**EXTRACT:**

*-*-*

To use Docker, you need to create a Dockerfile, which is a text file that defines the application and its
dependencies, and then build a Docker image from the Dockerfile. The Docker image can then be used
to create Docker containers, which can be run on any Docker-supported platform.
Kubernetes
Kubernetes is an open-source container orchestration platform that automates the deployment, scaling,
and management of containerized applications. It was originally developed by Google and is now
maintained by the Cloud Native Computing Foundation (CNCF).
Control plane
The control plane is the component of Kubernetes that controls and manages the state and
configuration of the cluster. It consists of several components that communicate with each other
through the API server. The control plane components are:
API server: The central hub that exposes the Kubernetes API and processes all requests from clients and
other components.
etcd: A distributed key-value store that stores the cluster data in a consistent and reliable way.
scheduler: Responsible for assigning pods to nodes based on various factors such as resource
requirements, affinity rules, etc.
controller manager: Runs various controllers that handle different aspects of the cluster such as node
lifecycle, replication, service endpoints, etc.
cloud controller manager: Interacts with the underlying cloud provider to manage cloud-specific
resources such as load balancers, storage volumes, etc.

*-*-*

**Dataset items:**

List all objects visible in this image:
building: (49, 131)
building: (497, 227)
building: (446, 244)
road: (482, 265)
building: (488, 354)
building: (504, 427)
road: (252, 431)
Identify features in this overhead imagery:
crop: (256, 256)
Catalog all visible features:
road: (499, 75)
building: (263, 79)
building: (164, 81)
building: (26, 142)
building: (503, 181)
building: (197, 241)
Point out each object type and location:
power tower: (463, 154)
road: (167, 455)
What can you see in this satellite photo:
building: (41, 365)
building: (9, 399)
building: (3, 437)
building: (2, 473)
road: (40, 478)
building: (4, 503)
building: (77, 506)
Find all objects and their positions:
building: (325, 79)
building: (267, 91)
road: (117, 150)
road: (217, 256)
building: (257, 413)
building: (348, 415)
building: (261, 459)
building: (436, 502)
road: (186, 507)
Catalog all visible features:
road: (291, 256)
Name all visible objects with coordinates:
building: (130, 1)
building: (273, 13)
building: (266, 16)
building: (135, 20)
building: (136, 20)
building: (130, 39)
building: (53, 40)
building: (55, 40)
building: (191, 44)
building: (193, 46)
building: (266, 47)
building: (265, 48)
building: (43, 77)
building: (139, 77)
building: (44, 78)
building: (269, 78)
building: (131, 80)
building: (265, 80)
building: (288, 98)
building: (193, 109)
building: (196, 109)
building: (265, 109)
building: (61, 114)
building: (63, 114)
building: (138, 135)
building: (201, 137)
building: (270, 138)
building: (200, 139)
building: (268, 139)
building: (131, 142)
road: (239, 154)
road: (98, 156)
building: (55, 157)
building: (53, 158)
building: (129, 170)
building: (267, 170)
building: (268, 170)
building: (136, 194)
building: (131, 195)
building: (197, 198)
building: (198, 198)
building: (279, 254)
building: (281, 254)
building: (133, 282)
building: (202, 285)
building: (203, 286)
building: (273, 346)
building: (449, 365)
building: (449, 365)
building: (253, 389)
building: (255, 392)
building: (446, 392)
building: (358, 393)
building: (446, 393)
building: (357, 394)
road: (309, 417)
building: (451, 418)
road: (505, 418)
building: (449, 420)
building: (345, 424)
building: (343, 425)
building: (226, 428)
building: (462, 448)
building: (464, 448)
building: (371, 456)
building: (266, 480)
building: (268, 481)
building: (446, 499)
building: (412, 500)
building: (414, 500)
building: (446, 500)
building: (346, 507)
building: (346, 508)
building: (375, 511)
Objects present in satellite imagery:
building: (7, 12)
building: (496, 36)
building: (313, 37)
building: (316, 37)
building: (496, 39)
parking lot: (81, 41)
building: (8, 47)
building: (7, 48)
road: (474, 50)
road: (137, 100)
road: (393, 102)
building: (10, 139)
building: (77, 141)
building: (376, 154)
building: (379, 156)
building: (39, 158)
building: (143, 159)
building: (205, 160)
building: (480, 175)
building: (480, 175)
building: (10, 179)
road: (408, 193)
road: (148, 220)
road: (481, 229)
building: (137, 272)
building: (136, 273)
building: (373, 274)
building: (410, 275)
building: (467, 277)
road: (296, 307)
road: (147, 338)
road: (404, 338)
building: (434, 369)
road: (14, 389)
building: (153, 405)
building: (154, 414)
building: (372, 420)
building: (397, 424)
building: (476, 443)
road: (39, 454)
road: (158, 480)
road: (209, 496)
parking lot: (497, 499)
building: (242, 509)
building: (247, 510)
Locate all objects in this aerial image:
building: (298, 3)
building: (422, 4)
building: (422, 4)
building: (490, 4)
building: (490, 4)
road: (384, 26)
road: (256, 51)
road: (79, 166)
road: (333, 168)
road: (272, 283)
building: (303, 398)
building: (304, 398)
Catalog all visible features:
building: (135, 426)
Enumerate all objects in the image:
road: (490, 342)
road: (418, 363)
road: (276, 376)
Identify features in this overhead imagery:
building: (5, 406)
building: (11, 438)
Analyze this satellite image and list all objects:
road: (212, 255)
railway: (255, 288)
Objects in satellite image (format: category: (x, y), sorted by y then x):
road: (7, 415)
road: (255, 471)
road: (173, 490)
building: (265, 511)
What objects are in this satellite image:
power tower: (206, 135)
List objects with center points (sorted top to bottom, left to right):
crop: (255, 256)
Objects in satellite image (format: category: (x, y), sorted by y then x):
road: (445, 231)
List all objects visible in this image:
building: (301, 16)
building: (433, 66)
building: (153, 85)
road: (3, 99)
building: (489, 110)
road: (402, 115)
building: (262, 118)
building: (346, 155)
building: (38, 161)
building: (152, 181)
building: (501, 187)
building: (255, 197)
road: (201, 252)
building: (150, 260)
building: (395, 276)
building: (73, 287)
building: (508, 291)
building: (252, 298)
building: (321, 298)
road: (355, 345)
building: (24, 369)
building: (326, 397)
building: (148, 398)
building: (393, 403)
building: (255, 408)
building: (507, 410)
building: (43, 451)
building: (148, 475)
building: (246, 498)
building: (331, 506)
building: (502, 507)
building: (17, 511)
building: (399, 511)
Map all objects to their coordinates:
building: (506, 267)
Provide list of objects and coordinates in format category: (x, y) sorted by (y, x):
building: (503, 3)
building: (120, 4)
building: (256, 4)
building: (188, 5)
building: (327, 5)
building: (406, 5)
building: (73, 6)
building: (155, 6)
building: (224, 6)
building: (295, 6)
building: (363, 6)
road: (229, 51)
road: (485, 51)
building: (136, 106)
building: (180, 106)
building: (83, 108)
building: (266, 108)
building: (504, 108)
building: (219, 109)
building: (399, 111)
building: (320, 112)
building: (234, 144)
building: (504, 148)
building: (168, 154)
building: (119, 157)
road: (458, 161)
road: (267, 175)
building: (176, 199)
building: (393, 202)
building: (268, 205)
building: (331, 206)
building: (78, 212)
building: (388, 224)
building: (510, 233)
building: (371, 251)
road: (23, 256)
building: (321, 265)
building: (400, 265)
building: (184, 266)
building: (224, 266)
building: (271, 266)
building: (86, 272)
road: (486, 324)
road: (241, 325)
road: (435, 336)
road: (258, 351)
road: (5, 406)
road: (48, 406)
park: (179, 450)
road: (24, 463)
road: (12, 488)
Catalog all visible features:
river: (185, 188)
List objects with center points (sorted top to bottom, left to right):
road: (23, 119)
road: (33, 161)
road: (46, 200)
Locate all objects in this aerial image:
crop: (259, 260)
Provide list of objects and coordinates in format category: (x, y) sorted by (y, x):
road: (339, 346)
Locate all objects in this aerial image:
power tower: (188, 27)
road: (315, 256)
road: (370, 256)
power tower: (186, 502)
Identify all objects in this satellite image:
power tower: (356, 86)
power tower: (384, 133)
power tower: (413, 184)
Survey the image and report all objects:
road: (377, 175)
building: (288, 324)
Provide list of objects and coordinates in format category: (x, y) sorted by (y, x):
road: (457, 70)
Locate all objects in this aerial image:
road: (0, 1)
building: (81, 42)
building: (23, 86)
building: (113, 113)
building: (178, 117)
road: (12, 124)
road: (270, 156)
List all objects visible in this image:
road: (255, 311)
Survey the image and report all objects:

*-*-*

**TASKS:**
1. According to the extract on Docker and Kubernetes, why does the cloud controller manager interact with the underlying cloud provider?
2. In the records, copy out word for word the lines starting with the line containing "Analyze this satellite" and going on through the line containing "power tower: (206, 135)".

**REPLIES:**
1. It interacts with the underlying cloud provider to manage cloud-specific resources, such as load balancers and storage volumes.

2.
Analyze this satellite image and list all objects:
road: (212, 255)
railway: (255, 288)
Objects in satellite image (format: category: (x, y), sorted by y then x):
road: (7, 415)
road: (255, 471)
road: (173, 490)
building: (265, 511)
What objects are in this satellite image:
power tower: (206, 135)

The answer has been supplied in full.